I had been playing with some other software, which also used Docker and docker-compose to deploy and aside from some confusion around the necessity of their CLI; it was a lot easier to configure and play with.

Eventually I tested the following setup, which I prefer. It's a single file, not a repo. Does not care about GitHub, or git, or archives. Just one text file, and an internet connection.

docker-compose.yml
services:
    db:
        container_name: posthog_db
        environment:
            POSTGRES_DB: posthog
            POSTGRES_PASSWORD: posthog
            POSTGRES_USER: posthog
        image: postgres:13-alpine
        volumes:
            - postgres-data:/var/lib/postgresql/data
    redis:
        container_name: posthog_redis
        image: redis:6-alpine
    web:
        container_name: posthog_web
        depends_on:
            - db
            - redis
        environment:
            DATABASE_URL: postgres://posthog:posthog@db:5432/posthog
            REDIS_URL: redis://redis:6379/
            SECRET_KEY: fwkh34tr7rfihskjhf47fyworshfs
            DEBUG: 'true'
            SITE_URL: http://192.168.99.102:8000
            JS_URL: http://192.168.99.102:8234
            DISABLE_SECURE_SSL_REDIRECT: 'true'
            ALLOWED_HOSTS: '*'
        image: posthog/posthog:latest
        links:
            - db:db
            - redis:redis
        ports:
            - 8000:8000
            - 80:8000
volumes:
    postgres-data:
version: '3'

Some notes on this

  • This is for running on my local windows machine.
  • http://192.168.99.102 is the docker-machine address. Yours will likely be http://127.0.0.1/ or http://localhost
  • This is pulling the latest edge build. That might lead to stability issues if you try.
  • I just mashed some keys to get the secret key
  • Because I am running locally, I provided the following options
    • DEBUG - set to true, so I could see what I screw up.
    • SITE_URL - I wanted to be sure.
    • JS_URL - I wanted to be sure.
    • DISABLE_SECURE_SSL_REDIRECT - Not setting this seemed to be pain.
    • ALLOWED_HOSTS - by the time I got here, I just wanted to be sure.

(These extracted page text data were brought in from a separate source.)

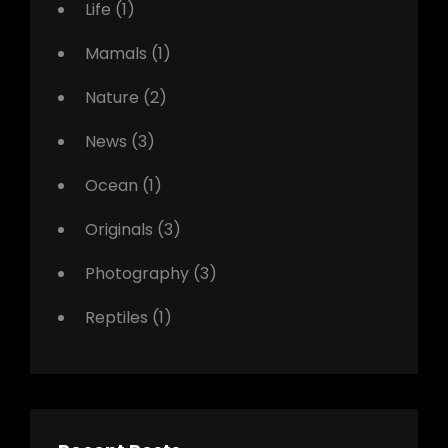
Life
(1)
Mamals
(1)
Nature
(2)
News
(3)
Ocean
(1)
Originals
(3)
Photography
(3)
Reptiles
(1)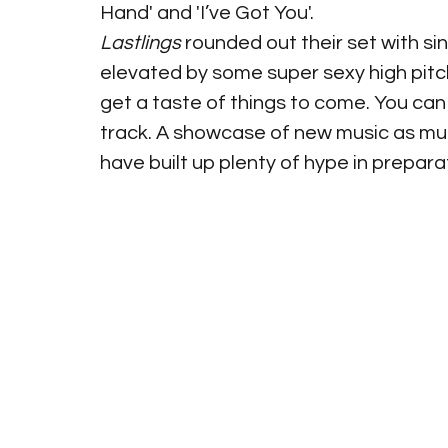
Hand' and 'I’ve Got You'.
Lastlings
 rounded out their set with sin
elevated by some super sexy high pitch 
get a taste of things to come. You can 
track. A showcase of new music as muc
have built up plenty of hype in prepara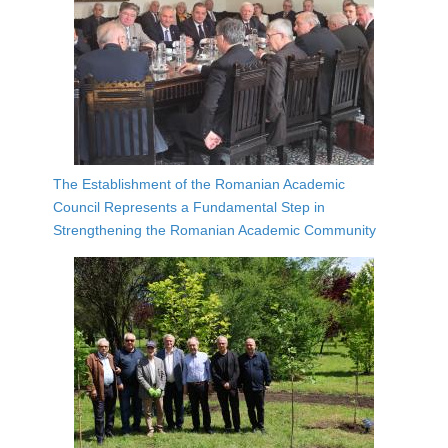
The Establishment of the Romanian Academic
Council Represents a Fundamental Step in
Strengthening the Romanian Academic Community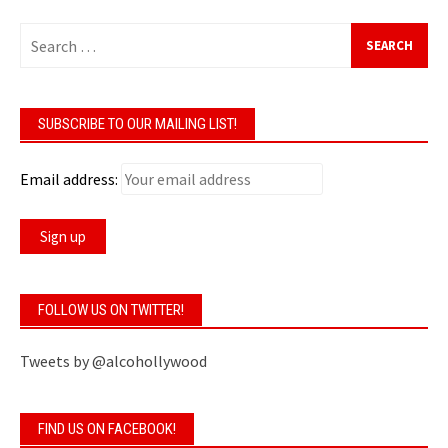
Search
for:
SUBSCRIBE TO OUR MAILING LIST!
Email address:
FOLLOW US ON TWITTER!
Tweets by @alcohollywood
FIND US ON FACEBOOK!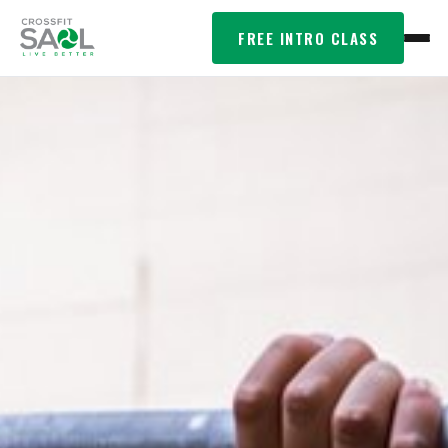
FREE INTRO CLASS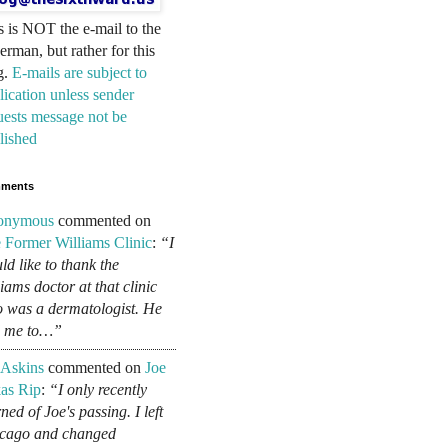
s is NOT the e-mail to the
erman, but rather for this
g.
E-mails are subject to
lication unless sender
uests message not be
lished
ments
onymous
commented on
 Former Williams Clinic
:
“I
ld like to thank the
liams doctor at that clinic
 was a dermatologist. He
d me to…”
 Askins
commented on
Joe
as Rip
:
“I only recently
ned of Joe's passing. I left
cago and changed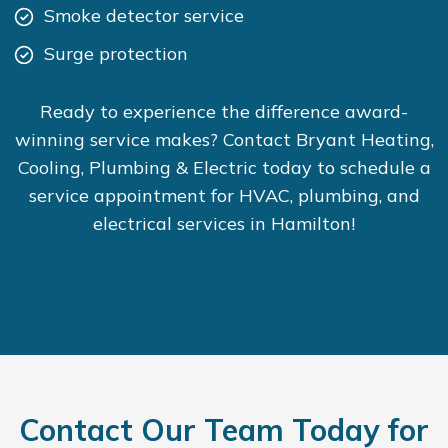
Smoke detector service
Surge protection
Ready to experience the difference award-
winning service makes? Contact Bryant Heating,
Cooling, Plumbing & Electric today to schedule a
service appointment for HVAC, plumbing, and
electrical services in Hamilton!
Contact Our Team Today for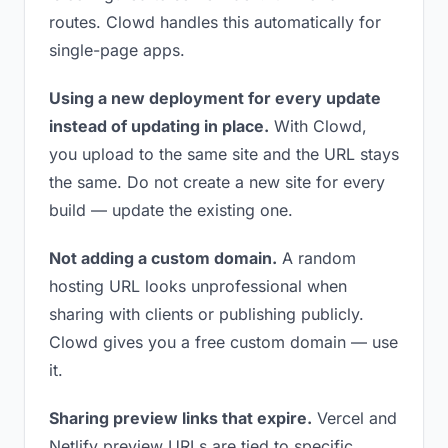
routes. Clowd handles this automatically for
single-page apps.
Using a new deployment for every update
instead of updating in place.
With Clowd,
you upload to the same site and the URL stays
the same. Do not create a new site for every
build — update the existing one.
Not adding a custom domain.
A random
hosting URL looks unprofessional when
sharing with clients or publishing publicly.
Clowd gives you a free custom domain — use
it.
Sharing preview links that expire.
Vercel and
Netlify preview URLs are tied to specific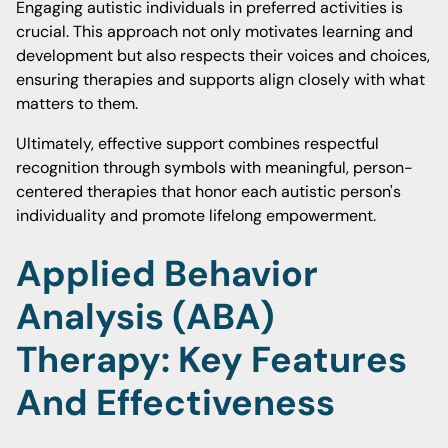
Engaging autistic individuals in preferred activities is
crucial. This approach not only motivates learning and
development but also respects their voices and choices,
ensuring therapies and supports align closely with what
matters to them.
Ultimately, effective support combines respectful
recognition through symbols with meaningful, person-
centered therapies that honor each autistic person's
individuality and promote lifelong empowerment.
Applied Behavior
Analysis (ABA)
Therapy: Key Features
And Effectiveness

All I had to type after this was docker-compose up -d and a few minutes later, I had a working install.

Things I like

  • Visually appealing to me.
  • Has keyboard shortcuts, and surfaces them in non-annoying way.
  • Session recording was an option.
  • Support for multiple projects.
  • Support for plugins, with clear documentation on authoring.
  • Setting up Integration came with code examples.
  • Slack Community.
  • Powerful feature flagging.

Things I would change

  • I Had to turn on session recording.
  • The session recording close button sometimes breaks, needing a refresh.
  • Because of the GitHub advice, I first used docker-compose.dev.yml... On windows.
  • I Think their docker-compose should be distributed standalone.
  • I Think their tagging strategy of latest and latest-release should be latest and latest-edge / nightly.
  • Feature flagging is on/off, which is fine, but also involves more dev work.
  • The API seemed to be missing an endpoint, to get all features or experiments for a user.
  • The API seemed to be missing an endpoint, to post a batch of events / activities.
  • No obvious way to Opt users out of experiments.

Conclusion

If you have never used PostHog, try it out. I would rate it 4.5 out of 5 stars, and mostly because of non-OpenSource tooling I have built and worked with in the past. Do not build your own. Go buy something, and strongly-consider PostHog, as it respects your freedoms.